Never let him force himself into the center of the circle. Keep him a bystander on the fringe, while your attention is given chiefly to a properly obsequious admirer as straight man or stooge. While the “chump” is within hearing distance, load your remarks with specialized terminology deriving from the Greek rather than the Latin: thus, not the Sanctus, but the Trisagion; not the invocation of the Holy Spirit, but the epiklesis; not Holy Communion, but the sacred Synaxis. The Gloria becomes the Greater Doxology; the Creed, the Symbol. We speak of recent developments in metatheology and diacritical theology. No need to be specific. Just get the words in.

 

If the “chump” quotes Scripture, refer to conflicting readings of the text in Codex Bezae and Sinaiticus. – “You do read Syriac?”

 

If he recalls his trip to Rome during the Marian Year, interrupt: You didn’t miss Athens, did you?”

 

Make remarks to your stooge showing possession of confidential information. Drop names. Oh, drop names.

 

“Was talking to Jack Wright the other day – the Cardinal, that is – and he told me the Sacred Congregation of Rites is thinking of putting the consecration before the offertory, right after the Confiteor …”

 

“Jim Casey – Denver, you know – heard rumors that Rome is experimenting with designs for new mass vestments to suit women priests. (Don’t breathe a word of this or Jim will never speak to me again!) Yes, an accordion-pleated chasuble edged with ruffles with just a touch of fine lace around the throat.”

 

“Ran into Jim Farley last week in the sauna at the Waldorf. He thinks McIntyre has had it. … Had a good talk with McIntyre last time I was in Hollywood, asked him what he thought of Jim Broderick to replace Cushing. I’d love to tell you what he said but I gave him my oath of secrecy.”

 

An occasional shocker helps: “Fellow came in yesterday, wants to be a nun. Yes! Transvestite, you know. I gave him a letter to the Good Shepherds. Hope the poor fellow makes out …”

 

These are only a few of the ploys and gambits found effective in banishing the bore. Your own resourcefulness will doubtless suggest many others.

 

 

[This booklet should certainly have been better circulated when written. Why was it not?

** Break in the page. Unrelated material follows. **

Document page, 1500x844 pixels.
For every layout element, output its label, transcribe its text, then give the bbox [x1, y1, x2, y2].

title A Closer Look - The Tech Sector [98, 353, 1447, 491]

It bears every mark of clerical origin. It could well have cost its author his living, and probably his reputation. Let us suppose it had been circulated as a trial balloon among a select group of knowledgeable clerics also subject to destitution in retirement. Perhaps these constituted a sizeable portion of the priests who requested laicisation or simply quit. At any rate most of them would estimate their chances of successful opposition as rather unlikely in the corrupted Church. “I can do nothing about it.” How do you know unless you try?

You may accuse me of elitism – why could a layman not have done this? Obviously many laymen could. But most of them who cared enough to write it would have signed it.]